2. Create the RAG pipeline

from raglight.rag.simple_rag_api import RAGPipeline
from raglight.config.settings import Settings

pipeline = RAGPipeline(
    knowledge_base=knowledge_base,
    model_name="llama3",
    provider=Settings.OLLAMA,
    k=5
)

3. Build the pipeline

pipeline.build()
This step:
  • Parses your documents
  • Generates embeddings
  • Stores them in the vector database

4. Query your documents

response = pipeline.generate(
    "What is this project about?"
)

print(response)
You now have a fully working local RAG system.

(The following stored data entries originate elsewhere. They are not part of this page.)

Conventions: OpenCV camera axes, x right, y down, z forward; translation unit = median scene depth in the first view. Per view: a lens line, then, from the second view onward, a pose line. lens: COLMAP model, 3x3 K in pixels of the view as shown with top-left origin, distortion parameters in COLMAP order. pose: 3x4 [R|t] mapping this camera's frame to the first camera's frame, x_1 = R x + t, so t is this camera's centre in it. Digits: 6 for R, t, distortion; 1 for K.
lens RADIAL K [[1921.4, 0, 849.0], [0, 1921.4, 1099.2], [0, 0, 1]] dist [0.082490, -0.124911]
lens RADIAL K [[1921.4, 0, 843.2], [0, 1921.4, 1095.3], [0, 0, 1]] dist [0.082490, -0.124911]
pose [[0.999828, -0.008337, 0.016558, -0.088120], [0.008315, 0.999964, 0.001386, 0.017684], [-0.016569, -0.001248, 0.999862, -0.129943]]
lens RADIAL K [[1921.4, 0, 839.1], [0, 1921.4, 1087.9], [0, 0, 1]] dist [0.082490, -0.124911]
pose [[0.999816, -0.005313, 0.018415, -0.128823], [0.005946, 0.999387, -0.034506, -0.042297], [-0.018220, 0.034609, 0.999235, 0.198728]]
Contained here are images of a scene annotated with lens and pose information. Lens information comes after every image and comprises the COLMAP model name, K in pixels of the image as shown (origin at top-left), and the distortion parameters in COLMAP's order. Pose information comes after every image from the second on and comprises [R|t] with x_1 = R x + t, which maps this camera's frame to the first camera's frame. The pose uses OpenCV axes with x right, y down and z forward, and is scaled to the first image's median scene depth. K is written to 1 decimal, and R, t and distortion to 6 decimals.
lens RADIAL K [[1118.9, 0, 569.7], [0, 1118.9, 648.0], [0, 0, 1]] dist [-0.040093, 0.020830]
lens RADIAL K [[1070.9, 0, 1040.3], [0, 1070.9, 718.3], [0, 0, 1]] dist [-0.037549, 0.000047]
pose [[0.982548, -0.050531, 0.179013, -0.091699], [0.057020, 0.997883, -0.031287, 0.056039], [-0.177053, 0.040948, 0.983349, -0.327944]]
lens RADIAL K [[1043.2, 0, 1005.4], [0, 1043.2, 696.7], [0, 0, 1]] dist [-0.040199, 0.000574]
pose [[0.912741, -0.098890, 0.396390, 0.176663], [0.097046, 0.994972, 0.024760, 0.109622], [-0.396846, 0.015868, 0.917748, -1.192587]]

What happens under the hood?

RAGLight keeps everything explicit:
  1. Documents are ingested from your data sources
  2. Embeddings are generated using the selected model
  3. Vectors are stored in a vector database
  4. Relevant chunks are retrieved at query time
  5. The LLM generates an answer using retrieved context
Nothing is hidden or automatic unless you configure it.

Going further

Once you have a basic RAG running, you can explore:
  • Agentic RAG for multi-step retrieval and reasoning
  • RAT (Retrieval-Augmented Thinking) with reflection loops
  • Custom pipelines with the Builder API
  • Multimodal document ingestion (PDFs with images)
  • MCP integration for tool-augmented agents
Check the next sections of the documentation to dive deeper.

Next steps

  • Learn how each component works in the Core Concepts section
  • Explore ready-to-run examples in the examples/ folder
  • Customize your pipeline step by step
RAGLight is built for experimentation — start simple, then iterate.